> [SUPPLIED TEXT]:
══════════
L Peter Deutsch (born Laurence Peter Deutsch on August 7, 1946, in Boston, Massachusetts) is the founder of Aladdin Enterprises and creator of Ghostscript, a free software PostScript and PDF interpreter.

Deutsch's other work includes the Smalltalk implementation that inspired Java just-in-time compilation technology about 15 years later.

Some stories about him are included in the Hackers: Heroes of the Computer Revolution book.

Contributions to computer science
Deutsch wrote the PDP-1 Lisp 1.5 implementation and first REPL, Basic PDP-1 LISP, "while still in short pants" and finished it in 1963, when he was 17 years old. He collaborated with Calvin Mooers on the TRAC programming language and wrote its first implementation, on the PDP-1, in 1964.

From 1964 to 1967, during his study at the University of California, Berkeley, he worked with Butler Lampson and Charles P. Thacker on the Berkeley Timesharing System, which became the standard operating system for the SDS 940 mainframe that would later be used by Tymshare, NLS, and Community Memory.

Deutsch is the author of several Request for Comments (RFCs), The Eight Fallacies of Distributed Computing, and originated the Deutsch limit adage about visual programming languages.

Deutsch received a Ph.D. in computer science from the University of California, Berkeley in 1973, and has previously worked at Xerox PARC and Sun Microsystems. In 1994, he was inducted as a Fellow of the Association for Computing Machinery.
══════════
> [SOURCE DATA]:
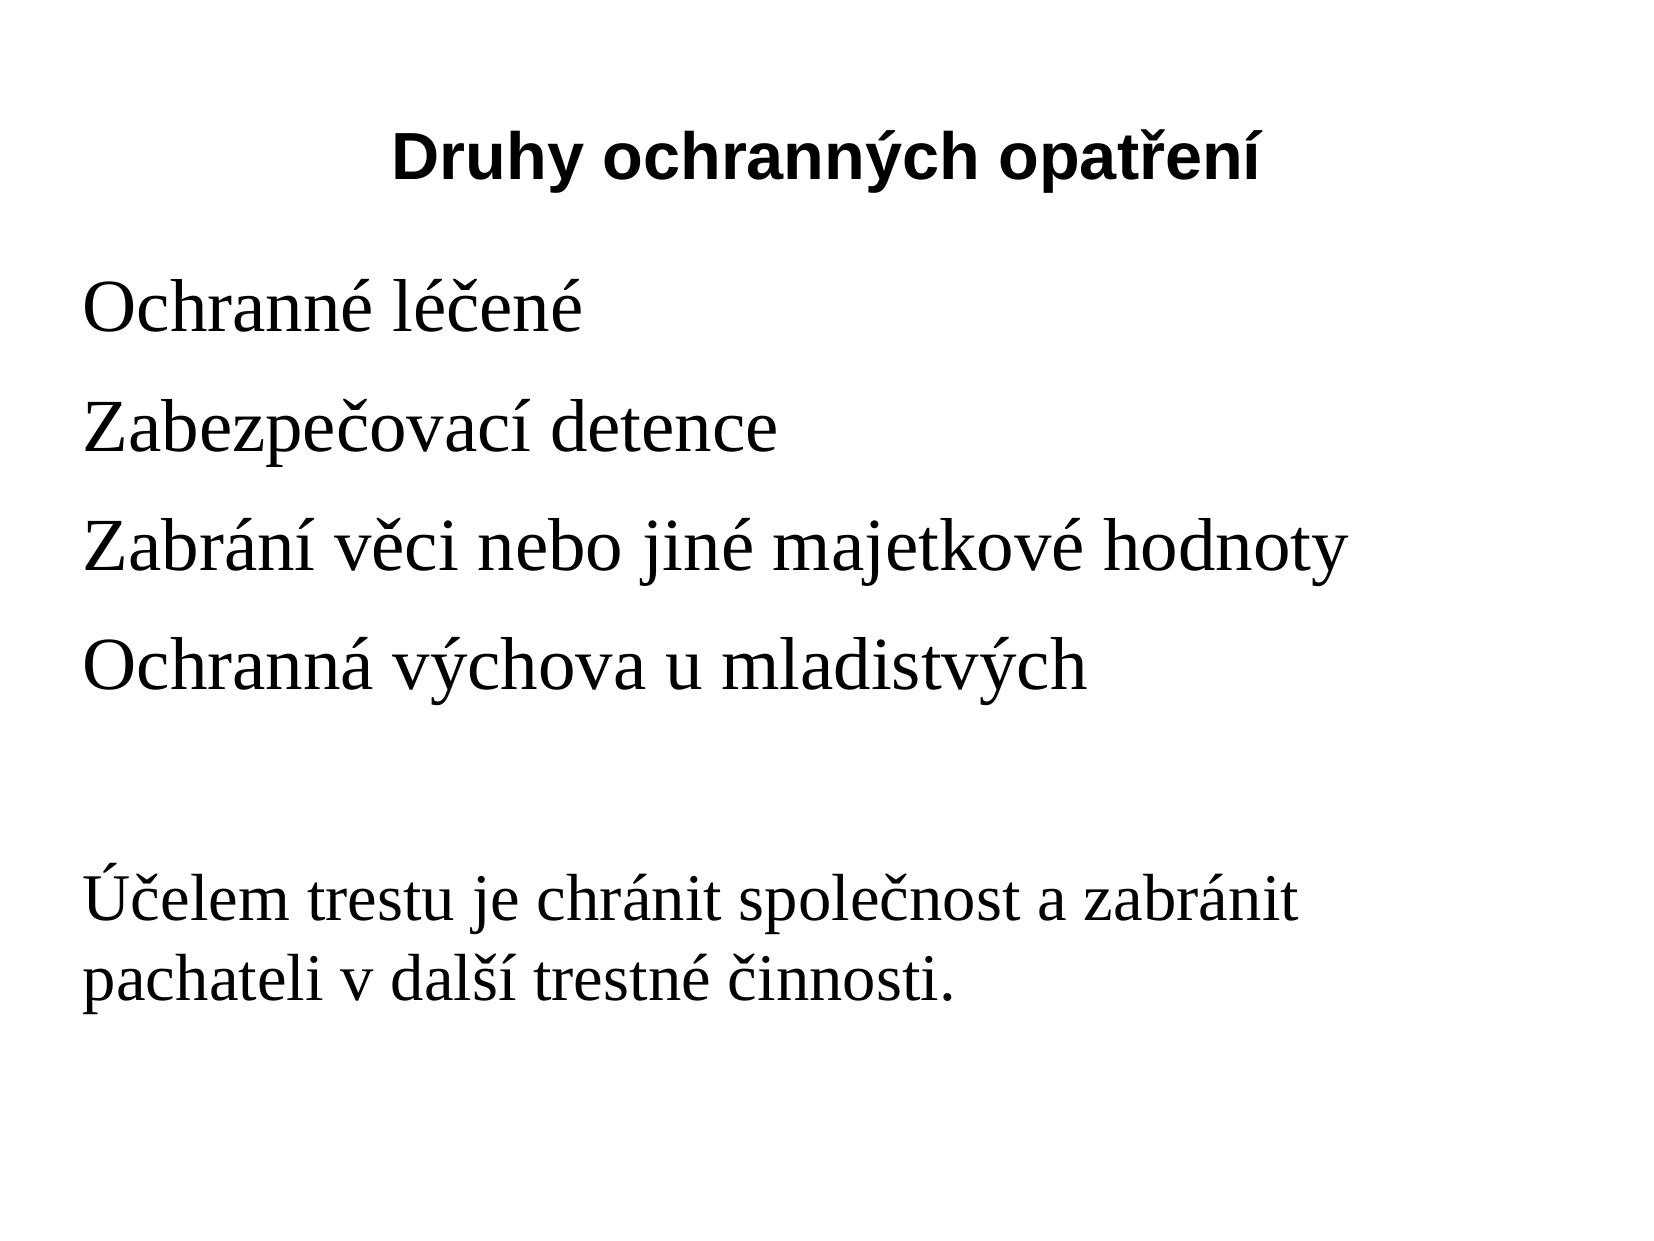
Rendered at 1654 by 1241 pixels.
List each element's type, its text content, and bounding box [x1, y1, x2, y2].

list Ochranné léčené Zabezpečovací detence Zabrání věci nebo jiné majetkové hodnoty Ochranná výchova u mladistvých Účelem trestu je chránit společnost a zabránit pachateli v další trestné činnosti. [82, 256, 1538, 1180]
title Druhy ochranných opatření [82, 49, 1571, 257]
══════════
> [GOAL 1]: Translate this sentence from the text on L Peter Deutsch into Spanish: "Some stories about him are included in the Hackers: Heroes of the Computer Revolution book."
> [GOAL 2]: According to the text on L Peter Deutsch, in what year did he receive his Ph.D. in computer science from the University of California, Berkeley?
> [GOAL 3]: Reproduce the passage of the text on L Peter Deutsch that runs from "Some stories about" up to and including "and Community Memory.".

> [COMPLETE OUTPUT 1]: Algunas historias sobre él se incluyen en el libro Hackers: Heroes of the Computer Revolution.

> [COMPLETE OUTPUT 2]: 1973

> [COMPLETE OUTPUT 3]:
Some stories about him are included in the Hackers: Heroes of the Computer Revolution book.

Contributions to computer science
Deutsch wrote the PDP-1 Lisp 1.5 implementation and first REPL, Basic PDP-1 LISP, "while still in short pants" and finished it in 1963, when he was 17 years old. He collaborated with Calvin Mooers on the TRAC programming language and wrote its first implementation, on the PDP-1, in 1964.

From 1964 to 1967, during his study at the University of California, Berkeley, he worked with Butler Lampson and Charles P. Thacker on the Berkeley Timesharing System, which became the standard operating system for the SDS 940 mainframe that would later be used by Tymshare, NLS, and Community Memory.